FPGA Implementation of Reduced Precision Convolutional Neural Networks
Nabil, Muhammad Mohid
MetadataShow full item record
With the improvement in processing systems, machine learning applications are finding widespread use in almost all sectors of technology. Image recognition is one application of machine learning which has become widely popular with various architectures and systems aimed at improving recognition performance. With classification accuracy now approaching saturation point, many researchers are now focusing on resource and energy efficiency. With the increased demand for learning applications in embedded devices, it is of paramount importance to optimize power and energy consumption to increase utility in these low power embedded systems.
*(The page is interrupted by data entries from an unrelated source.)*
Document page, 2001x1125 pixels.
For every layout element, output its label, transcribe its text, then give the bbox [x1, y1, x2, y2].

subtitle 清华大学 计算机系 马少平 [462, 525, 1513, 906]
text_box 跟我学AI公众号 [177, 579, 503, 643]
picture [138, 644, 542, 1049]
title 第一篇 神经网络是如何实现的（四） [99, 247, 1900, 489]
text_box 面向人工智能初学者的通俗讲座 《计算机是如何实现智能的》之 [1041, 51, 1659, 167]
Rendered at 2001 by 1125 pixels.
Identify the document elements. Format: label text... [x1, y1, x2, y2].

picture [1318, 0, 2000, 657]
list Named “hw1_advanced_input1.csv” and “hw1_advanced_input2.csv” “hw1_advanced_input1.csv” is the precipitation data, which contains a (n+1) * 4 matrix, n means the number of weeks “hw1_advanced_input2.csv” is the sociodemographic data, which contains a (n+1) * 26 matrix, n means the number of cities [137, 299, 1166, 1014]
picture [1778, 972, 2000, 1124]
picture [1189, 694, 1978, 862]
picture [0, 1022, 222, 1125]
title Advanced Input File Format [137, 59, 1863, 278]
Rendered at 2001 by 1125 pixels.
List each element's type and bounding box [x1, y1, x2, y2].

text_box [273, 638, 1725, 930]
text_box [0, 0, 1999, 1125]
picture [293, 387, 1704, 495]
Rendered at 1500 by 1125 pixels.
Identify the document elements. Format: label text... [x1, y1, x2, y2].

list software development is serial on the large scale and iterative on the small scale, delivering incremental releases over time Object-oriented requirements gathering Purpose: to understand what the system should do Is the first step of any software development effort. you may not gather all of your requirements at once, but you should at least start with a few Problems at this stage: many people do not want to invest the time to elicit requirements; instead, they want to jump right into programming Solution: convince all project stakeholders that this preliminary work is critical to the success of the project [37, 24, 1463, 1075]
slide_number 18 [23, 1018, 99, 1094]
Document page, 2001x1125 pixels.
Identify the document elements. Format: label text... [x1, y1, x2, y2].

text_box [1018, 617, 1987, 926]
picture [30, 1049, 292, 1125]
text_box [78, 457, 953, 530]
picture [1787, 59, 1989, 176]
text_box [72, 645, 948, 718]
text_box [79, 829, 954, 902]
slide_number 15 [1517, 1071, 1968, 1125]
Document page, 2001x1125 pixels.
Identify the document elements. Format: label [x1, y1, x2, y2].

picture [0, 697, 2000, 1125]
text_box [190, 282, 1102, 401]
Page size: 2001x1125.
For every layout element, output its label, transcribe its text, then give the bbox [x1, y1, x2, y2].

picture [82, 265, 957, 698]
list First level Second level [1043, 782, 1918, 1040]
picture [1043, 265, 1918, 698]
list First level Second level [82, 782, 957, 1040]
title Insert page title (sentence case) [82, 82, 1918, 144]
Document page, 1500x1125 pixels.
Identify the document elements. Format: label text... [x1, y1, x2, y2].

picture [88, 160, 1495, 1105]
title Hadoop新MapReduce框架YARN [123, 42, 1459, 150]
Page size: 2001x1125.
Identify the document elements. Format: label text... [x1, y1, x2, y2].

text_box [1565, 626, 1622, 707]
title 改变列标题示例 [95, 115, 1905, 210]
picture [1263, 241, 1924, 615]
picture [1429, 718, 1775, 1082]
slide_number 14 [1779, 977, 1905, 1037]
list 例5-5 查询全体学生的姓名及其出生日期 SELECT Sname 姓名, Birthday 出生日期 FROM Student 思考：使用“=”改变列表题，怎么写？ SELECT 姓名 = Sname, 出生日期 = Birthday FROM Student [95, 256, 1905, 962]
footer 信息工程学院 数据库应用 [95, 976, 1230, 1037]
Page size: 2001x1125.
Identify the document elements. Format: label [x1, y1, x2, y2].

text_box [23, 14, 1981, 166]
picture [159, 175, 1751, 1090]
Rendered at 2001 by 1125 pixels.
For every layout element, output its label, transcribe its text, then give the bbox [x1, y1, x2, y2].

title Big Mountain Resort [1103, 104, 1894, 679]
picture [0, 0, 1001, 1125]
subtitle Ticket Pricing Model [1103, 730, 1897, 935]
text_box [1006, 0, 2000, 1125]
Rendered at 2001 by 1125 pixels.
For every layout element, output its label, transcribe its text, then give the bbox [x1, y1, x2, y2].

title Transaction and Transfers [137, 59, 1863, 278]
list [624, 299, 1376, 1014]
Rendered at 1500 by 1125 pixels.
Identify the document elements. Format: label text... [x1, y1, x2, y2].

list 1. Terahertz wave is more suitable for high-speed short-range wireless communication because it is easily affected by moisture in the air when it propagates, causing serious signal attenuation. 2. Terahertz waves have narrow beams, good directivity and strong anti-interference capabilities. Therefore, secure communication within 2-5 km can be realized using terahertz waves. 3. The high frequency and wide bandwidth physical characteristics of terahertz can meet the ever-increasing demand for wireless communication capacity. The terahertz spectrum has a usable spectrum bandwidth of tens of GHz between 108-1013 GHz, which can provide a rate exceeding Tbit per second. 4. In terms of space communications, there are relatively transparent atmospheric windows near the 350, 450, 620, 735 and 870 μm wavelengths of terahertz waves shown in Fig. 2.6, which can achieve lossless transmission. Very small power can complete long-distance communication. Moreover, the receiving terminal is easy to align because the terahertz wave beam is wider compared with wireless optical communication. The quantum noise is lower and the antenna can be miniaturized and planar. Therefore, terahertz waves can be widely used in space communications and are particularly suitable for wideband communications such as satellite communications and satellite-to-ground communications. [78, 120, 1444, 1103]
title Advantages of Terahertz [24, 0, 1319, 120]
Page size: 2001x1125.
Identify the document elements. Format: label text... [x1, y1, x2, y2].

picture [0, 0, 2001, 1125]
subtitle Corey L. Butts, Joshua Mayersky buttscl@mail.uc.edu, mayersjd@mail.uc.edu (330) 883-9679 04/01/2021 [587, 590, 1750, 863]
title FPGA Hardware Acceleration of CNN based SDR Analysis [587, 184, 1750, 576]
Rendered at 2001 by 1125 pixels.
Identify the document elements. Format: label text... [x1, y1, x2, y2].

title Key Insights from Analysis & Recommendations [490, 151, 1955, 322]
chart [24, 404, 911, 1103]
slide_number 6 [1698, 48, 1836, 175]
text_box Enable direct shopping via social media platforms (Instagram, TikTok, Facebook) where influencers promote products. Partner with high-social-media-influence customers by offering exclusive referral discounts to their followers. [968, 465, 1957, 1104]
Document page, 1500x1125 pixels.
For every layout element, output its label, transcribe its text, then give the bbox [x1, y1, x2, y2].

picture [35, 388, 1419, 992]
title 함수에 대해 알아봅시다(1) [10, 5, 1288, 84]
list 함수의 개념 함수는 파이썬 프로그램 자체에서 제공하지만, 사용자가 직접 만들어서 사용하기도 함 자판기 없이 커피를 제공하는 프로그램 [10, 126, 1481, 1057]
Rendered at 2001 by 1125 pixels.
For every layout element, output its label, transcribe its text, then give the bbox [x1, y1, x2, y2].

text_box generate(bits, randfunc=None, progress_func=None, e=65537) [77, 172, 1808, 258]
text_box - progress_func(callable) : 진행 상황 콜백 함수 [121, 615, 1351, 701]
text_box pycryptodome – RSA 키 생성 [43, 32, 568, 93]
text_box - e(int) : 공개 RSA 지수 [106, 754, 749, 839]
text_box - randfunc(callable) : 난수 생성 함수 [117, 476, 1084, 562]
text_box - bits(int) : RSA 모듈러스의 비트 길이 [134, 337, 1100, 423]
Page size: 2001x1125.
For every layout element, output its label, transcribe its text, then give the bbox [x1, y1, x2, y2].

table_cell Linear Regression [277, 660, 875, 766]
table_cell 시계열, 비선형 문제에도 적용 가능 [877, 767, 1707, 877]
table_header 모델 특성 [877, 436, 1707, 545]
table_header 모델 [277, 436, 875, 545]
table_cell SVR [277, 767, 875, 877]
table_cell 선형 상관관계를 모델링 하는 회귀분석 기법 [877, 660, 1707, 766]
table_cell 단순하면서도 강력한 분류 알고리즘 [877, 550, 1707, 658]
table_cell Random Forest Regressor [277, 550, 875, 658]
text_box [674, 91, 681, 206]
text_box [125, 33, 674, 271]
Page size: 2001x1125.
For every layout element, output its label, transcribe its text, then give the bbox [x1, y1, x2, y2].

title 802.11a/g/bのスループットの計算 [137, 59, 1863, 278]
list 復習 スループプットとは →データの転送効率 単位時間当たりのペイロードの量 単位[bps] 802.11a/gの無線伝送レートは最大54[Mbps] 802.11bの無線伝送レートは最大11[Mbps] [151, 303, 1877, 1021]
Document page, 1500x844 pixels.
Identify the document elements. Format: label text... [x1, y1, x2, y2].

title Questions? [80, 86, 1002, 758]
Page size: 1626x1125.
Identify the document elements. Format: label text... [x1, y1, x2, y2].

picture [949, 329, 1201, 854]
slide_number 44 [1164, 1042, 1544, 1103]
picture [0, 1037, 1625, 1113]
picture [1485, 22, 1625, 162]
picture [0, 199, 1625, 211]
In recent months, reduced precision neural networks have caught the attention of some researchers. Reduced data width deep nets offer the potential of saving valuable resources on hardware platforms. In turn, these hardware platforms such as Field Programmable Gate Arrays (FPGAs) offer the potential of a low power system with massive parallelism increasing throughput and performance. In this research, we explore the implementations of a deep learning architecture on FPGA in the presence of resource and energy constraints. We study reduced precision neural networks and implement one such architecture as a proof of concept. We focus on binarized convolutional neural network and its implementation on FPGAs. Binarized convolutional nets have displayed a classification accuracy of up to 88% with some smaller image sets such as CIFAR-10. This number is on the rise with some of the new architectures. We study the tradeoff between architecture depth and its impact on accuracy to get a better understanding of the convolutional layers and their impact on the overall performance. This is done from a hardware perspective giving us better insight enabling better resource allocation on FPGA fabric. Zynq ZCU-102 has been used for accelerator implementation. High level synthesis tool (Vivado HLS) from Xilinx is used for CNN definition on FPGA fabric.